Images with bounding boxes:
====================

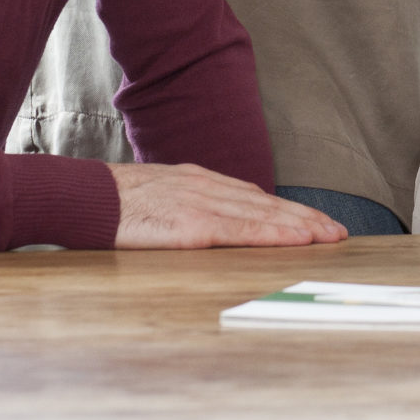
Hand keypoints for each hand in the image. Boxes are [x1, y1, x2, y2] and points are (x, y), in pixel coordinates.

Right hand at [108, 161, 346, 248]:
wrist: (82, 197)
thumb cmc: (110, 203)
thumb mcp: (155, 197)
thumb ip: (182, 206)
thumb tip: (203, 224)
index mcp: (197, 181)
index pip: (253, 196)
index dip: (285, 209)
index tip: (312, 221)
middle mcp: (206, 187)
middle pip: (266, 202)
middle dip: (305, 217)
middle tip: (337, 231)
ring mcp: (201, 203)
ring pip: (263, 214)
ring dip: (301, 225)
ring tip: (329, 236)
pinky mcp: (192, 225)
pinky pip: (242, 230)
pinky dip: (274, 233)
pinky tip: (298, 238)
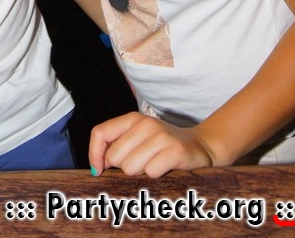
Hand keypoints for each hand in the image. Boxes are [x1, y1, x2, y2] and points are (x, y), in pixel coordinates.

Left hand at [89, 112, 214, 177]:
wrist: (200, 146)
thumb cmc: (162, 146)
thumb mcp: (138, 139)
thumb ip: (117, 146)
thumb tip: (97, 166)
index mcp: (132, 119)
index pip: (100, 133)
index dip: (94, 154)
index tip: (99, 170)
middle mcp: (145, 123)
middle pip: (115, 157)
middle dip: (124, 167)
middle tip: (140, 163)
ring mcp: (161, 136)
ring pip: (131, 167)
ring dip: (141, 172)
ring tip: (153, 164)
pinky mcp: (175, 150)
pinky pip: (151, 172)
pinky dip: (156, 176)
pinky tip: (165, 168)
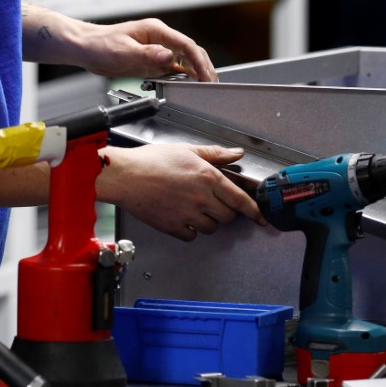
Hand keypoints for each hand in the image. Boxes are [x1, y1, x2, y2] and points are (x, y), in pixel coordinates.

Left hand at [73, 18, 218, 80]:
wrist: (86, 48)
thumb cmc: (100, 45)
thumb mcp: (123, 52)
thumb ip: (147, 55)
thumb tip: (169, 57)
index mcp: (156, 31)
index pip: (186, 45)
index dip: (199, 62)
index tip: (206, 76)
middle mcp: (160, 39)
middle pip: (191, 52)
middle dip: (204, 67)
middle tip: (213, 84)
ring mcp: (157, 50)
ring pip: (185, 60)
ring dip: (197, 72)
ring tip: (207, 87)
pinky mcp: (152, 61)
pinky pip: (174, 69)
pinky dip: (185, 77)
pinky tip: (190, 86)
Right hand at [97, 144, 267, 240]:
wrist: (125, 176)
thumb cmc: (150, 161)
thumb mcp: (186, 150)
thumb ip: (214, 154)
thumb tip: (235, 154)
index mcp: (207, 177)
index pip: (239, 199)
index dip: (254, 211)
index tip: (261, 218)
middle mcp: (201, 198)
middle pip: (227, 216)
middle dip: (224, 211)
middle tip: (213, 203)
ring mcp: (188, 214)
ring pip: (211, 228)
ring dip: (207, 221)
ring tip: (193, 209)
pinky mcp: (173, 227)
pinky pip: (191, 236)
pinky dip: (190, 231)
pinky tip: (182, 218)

====================

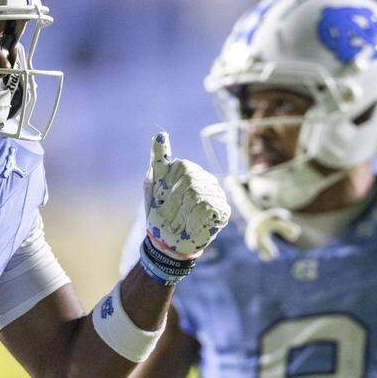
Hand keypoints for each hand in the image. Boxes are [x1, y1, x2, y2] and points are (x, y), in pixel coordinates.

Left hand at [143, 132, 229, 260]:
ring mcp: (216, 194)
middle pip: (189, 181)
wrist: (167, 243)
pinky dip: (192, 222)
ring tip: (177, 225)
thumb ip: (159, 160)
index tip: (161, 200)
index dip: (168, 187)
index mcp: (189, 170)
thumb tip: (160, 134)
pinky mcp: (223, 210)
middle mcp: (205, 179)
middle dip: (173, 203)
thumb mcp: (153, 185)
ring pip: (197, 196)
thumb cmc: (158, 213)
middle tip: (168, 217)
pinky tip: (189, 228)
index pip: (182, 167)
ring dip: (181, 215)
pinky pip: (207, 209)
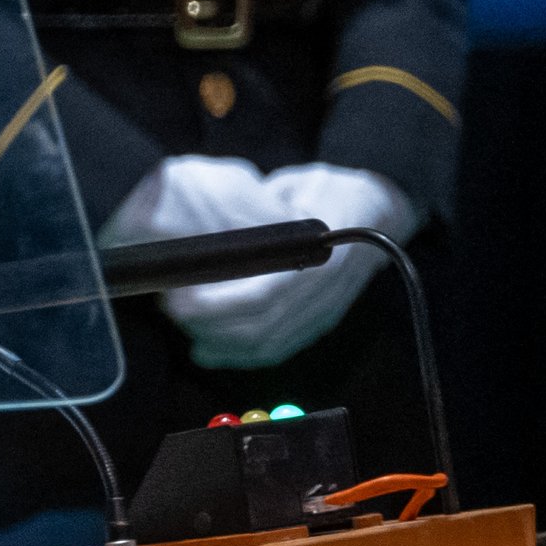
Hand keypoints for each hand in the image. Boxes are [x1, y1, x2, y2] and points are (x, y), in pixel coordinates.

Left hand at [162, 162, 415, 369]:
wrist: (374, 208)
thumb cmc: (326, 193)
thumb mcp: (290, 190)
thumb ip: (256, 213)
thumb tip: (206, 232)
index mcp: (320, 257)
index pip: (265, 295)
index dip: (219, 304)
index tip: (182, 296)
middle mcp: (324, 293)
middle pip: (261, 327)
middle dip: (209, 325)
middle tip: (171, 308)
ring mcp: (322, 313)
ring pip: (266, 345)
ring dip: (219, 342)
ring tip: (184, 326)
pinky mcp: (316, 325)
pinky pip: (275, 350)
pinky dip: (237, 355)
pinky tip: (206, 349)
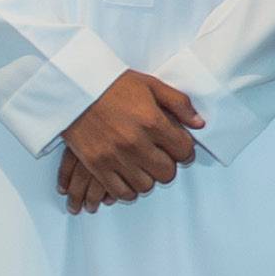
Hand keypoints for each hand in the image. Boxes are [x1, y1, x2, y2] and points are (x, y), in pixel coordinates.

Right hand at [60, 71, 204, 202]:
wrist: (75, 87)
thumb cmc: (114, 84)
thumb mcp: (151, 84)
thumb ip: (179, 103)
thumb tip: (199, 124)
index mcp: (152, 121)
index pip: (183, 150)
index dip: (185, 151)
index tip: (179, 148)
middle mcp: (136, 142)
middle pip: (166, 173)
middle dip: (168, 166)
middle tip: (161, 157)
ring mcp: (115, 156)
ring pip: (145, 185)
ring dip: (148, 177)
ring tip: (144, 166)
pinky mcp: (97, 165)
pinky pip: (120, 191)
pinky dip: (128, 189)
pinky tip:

====================

| DESCRIPTION OF THE TASK |
Quote word for word only the lines above from the one containing "ring dip: (301, 225)" through the one containing "thumb tip: (169, 57)". Pictures stay out of your copy.

| RESULT BELOW |
ring dip: (301, 225)
ring tip: (329, 236)
pinky mcp: (192, 225)
pinky pip: (242, 230)
pinky dip: (274, 233)
pinky tip: (298, 238)
Hand keypoints for each hand in the image. Boxes are [x1, y1, x2, y2] and points are (x, y), in pixel coordinates.

Left hand at [89, 112, 214, 177]:
wrist: (200, 146)
thumb cmc: (162, 146)
thumb mcp: (138, 139)
thumb ip: (117, 146)
thumb tip: (97, 166)
index mcp: (132, 119)
index pip: (100, 133)
index dip: (94, 154)
index tip: (99, 170)
middle mcp: (145, 123)
middle pip: (115, 157)
middle dip: (124, 167)
middle tip: (140, 163)
ring mcp: (161, 136)
ring pip: (131, 167)
ring dip: (141, 172)
ring tip: (153, 164)
pinky mcp: (175, 150)
pinky pip: (151, 172)
pinky dip: (156, 176)
pinky tip: (165, 168)
Hand keypoints for each hand in the image. Boxes are [x1, y1, x2, y2] and points are (x, y), in pixel coordinates.

Left hand at [73, 18, 218, 80]:
wrist: (86, 48)
thumb cmc: (100, 45)
thumb mcp: (123, 52)
thumb ip: (147, 55)
thumb tip: (169, 57)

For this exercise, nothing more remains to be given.